[Work instruction]
Down to the last line, restate the records word for word, but not the pictures.
-------- Data extracts
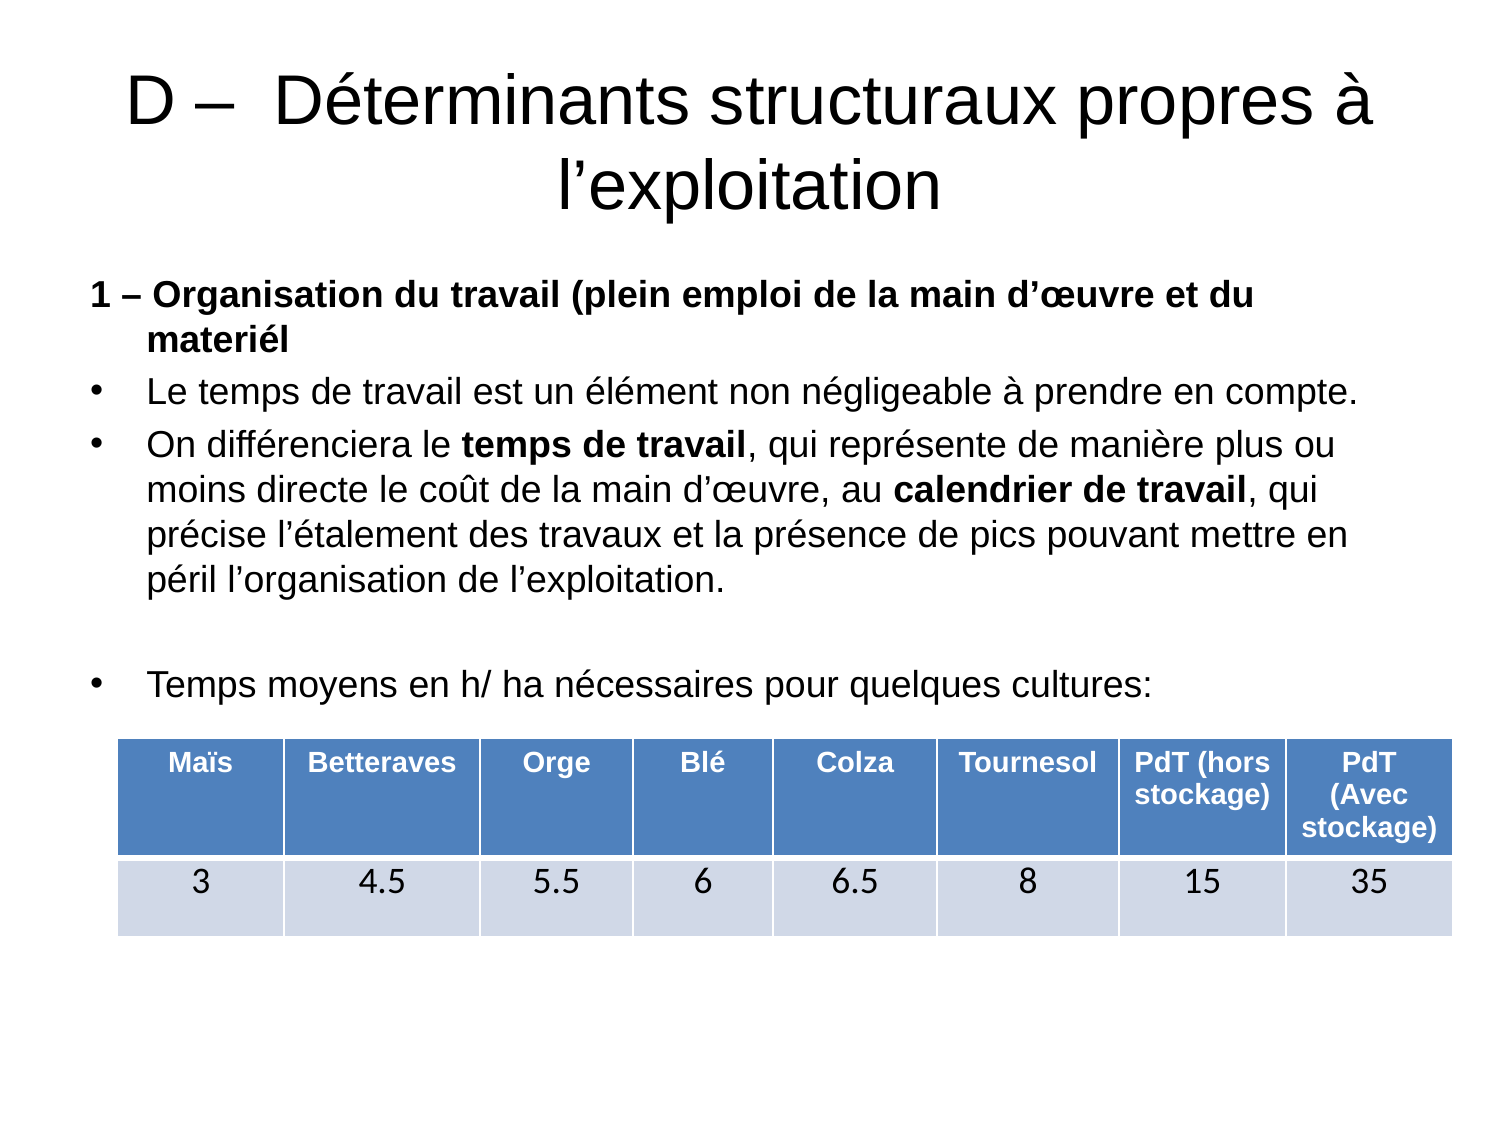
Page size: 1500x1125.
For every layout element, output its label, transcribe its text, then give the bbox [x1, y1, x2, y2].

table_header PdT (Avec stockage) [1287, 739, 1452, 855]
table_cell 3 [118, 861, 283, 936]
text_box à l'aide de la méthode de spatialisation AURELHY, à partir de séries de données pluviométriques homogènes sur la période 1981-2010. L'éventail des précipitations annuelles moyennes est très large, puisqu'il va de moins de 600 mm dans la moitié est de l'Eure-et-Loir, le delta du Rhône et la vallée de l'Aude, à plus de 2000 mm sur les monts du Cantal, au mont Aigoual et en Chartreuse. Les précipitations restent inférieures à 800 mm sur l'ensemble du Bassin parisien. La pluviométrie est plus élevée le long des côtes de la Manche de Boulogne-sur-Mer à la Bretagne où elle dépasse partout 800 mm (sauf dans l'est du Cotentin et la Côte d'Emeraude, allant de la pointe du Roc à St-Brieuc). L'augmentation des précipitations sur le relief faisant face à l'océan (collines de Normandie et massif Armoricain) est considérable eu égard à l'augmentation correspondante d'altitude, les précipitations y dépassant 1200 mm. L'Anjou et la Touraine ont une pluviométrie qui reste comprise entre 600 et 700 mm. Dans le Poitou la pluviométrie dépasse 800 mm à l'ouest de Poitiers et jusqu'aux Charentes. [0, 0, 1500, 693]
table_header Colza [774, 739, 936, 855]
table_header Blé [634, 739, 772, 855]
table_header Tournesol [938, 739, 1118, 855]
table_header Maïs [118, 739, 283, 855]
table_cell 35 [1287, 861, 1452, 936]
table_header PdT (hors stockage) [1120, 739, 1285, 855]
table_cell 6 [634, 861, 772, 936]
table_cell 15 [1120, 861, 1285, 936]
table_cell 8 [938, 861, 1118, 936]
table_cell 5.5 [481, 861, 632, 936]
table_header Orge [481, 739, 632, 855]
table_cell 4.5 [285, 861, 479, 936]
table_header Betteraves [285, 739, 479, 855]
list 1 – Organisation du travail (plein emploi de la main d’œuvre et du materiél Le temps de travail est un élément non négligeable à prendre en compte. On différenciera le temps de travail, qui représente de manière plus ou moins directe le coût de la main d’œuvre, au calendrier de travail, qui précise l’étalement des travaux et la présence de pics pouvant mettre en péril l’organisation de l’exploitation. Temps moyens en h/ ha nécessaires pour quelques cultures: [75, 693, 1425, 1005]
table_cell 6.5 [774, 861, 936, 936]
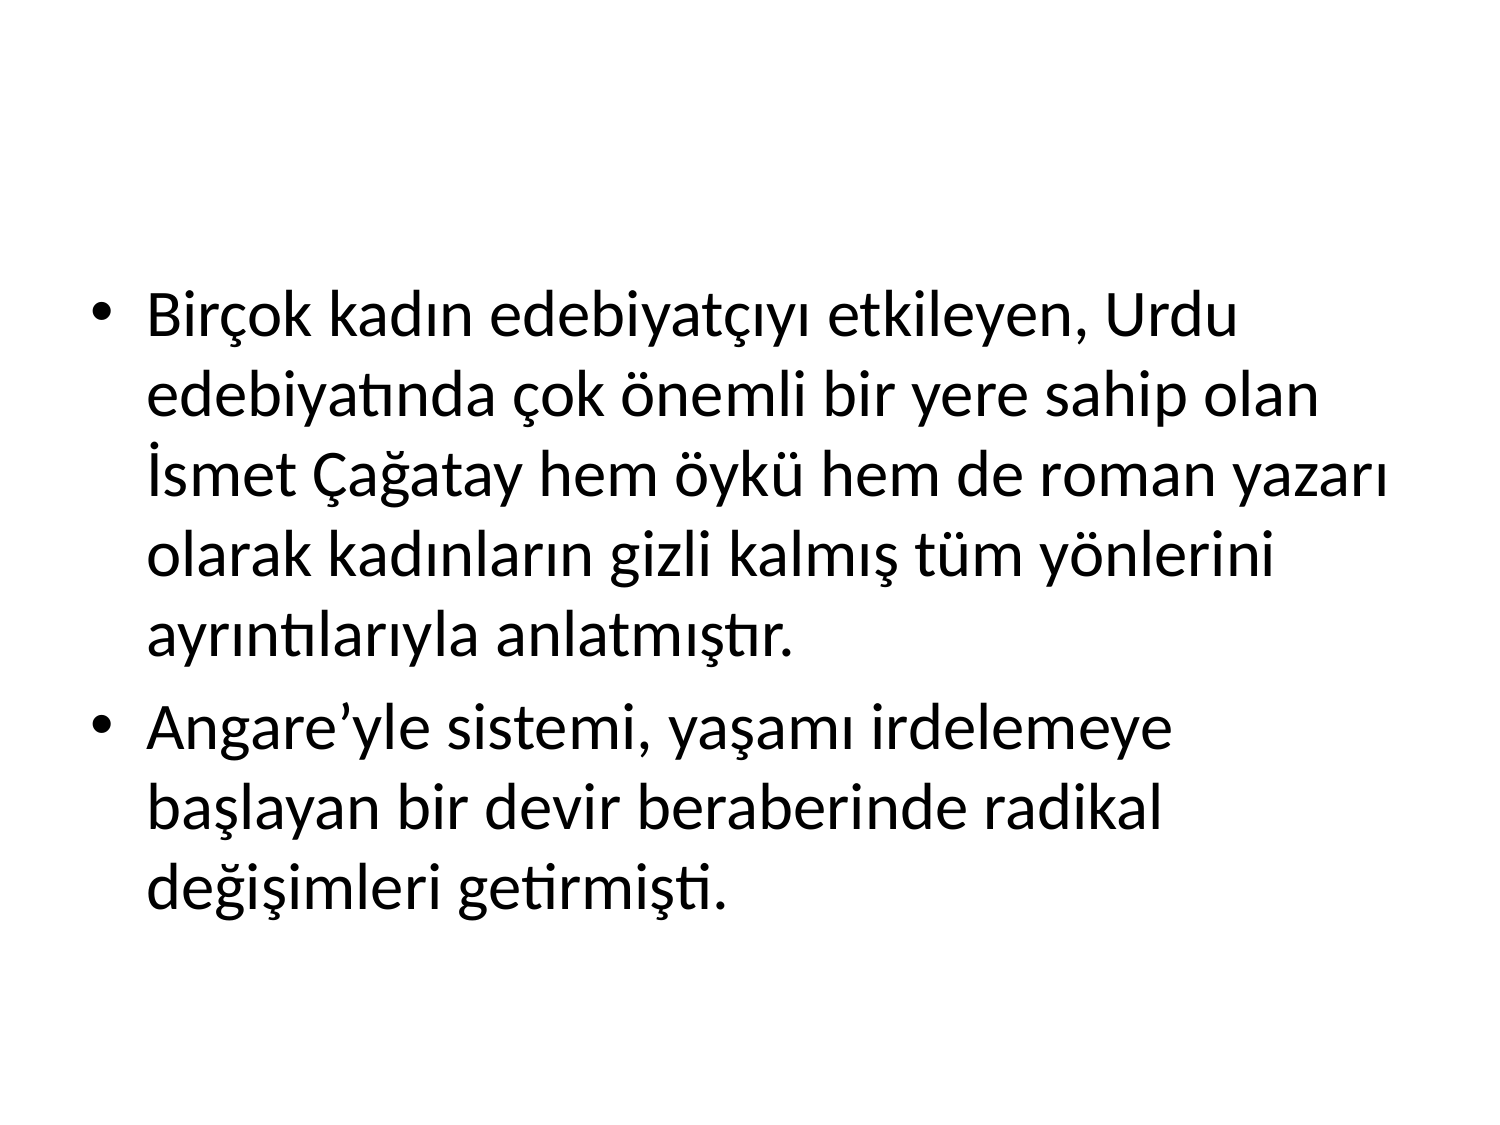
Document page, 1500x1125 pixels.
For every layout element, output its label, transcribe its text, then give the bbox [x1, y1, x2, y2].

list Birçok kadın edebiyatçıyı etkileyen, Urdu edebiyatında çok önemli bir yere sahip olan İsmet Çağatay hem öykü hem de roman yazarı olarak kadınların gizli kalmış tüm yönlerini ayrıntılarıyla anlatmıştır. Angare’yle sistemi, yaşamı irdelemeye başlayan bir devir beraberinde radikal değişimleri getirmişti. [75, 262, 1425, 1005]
----------------
[Result]
Page size: 1500x1125.
For every layout element, output its label, transcribe its text, then give the bbox [x1, y1, x2, y2].

table_header PdT (Avec stockage) [1287, 739, 1452, 855]
table_cell 3 [118, 861, 283, 936]
text_box à l'aide de la méthode de spatialisation AURELHY, à partir de séries de données pluviométriques homogènes sur la période 1981-2010. L'éventail des précipitations annuelles moyennes est très large, puisqu'il va de moins de 600 mm dans la moitié est de l'Eure-et-Loir, le delta du Rhône et la vallée de l'Aude, à plus de 2000 mm sur les monts du Cantal, au mont Aigoual et en Chartreuse. Les précipitations restent inférieures à 800 mm sur l'ensemble du Bassin parisien. La pluviométrie est plus élevée le long des côtes de la Manche de Boulogne-sur-Mer à la Bretagne où elle dépasse partout 800 mm (sauf dans l'est du Cotentin et la Côte d'Emeraude, allant de la pointe du Roc à St-Brieuc). L'augmentation des précipitations sur le relief faisant face à l'océan (collines de Normandie et massif Armoricain) est considérable eu égard à l'augmentation correspondante d'altitude, les précipitations y dépassant 1200 mm. L'Anjou et la Touraine ont une pluviométrie qui reste comprise entre 600 et 700 mm. Dans le Poitou la pluviométrie dépasse 800 mm à l'ouest de Poitiers et jusqu'aux Charentes. [0, 0, 1500, 693]
table_header Colza [774, 739, 936, 855]
table_header Blé [634, 739, 772, 855]
table_header Tournesol [938, 739, 1118, 855]
table_header Maïs [118, 739, 283, 855]
table_cell 35 [1287, 861, 1452, 936]
table_header PdT (hors stockage) [1120, 739, 1285, 855]
table_cell 6 [634, 861, 772, 936]
table_cell 15 [1120, 861, 1285, 936]
table_cell 8 [938, 861, 1118, 936]
table_cell 5.5 [481, 861, 632, 936]
table_header Orge [481, 739, 632, 855]
table_cell 4.5 [285, 861, 479, 936]
table_header Betteraves [285, 739, 479, 855]
list 1 – Organisation du travail (plein emploi de la main d’œuvre et du materiél Le temps de travail est un élément non négligeable à prendre en compte. On différenciera le temps de travail, qui représente de manière plus ou moins directe le coût de la main d’œuvre, au calendrier de travail, qui précise l’étalement des travaux et la présence de pics pouvant mettre en péril l’organisation de l’exploitation. Temps moyens en h/ ha nécessaires pour quelques cultures: [75, 693, 1425, 1005]
table_cell 6.5 [774, 861, 936, 936]
Document page, 1500x1125 pixels.
For every layout element, output its label, transcribe its text, then give the bbox [x1, y1, x2, y2].

list Birçok kadın edebiyatçıyı etkileyen, Urdu edebiyatında çok önemli bir yere sahip olan İsmet Çağatay hem öykü hem de roman yazarı olarak kadınların gizli kalmış tüm yönlerini ayrıntılarıyla anlatmıştır. Angare’yle sistemi, yaşamı irdelemeye başlayan bir devir beraberinde radikal değişimleri getirmişti. [75, 262, 1425, 1005]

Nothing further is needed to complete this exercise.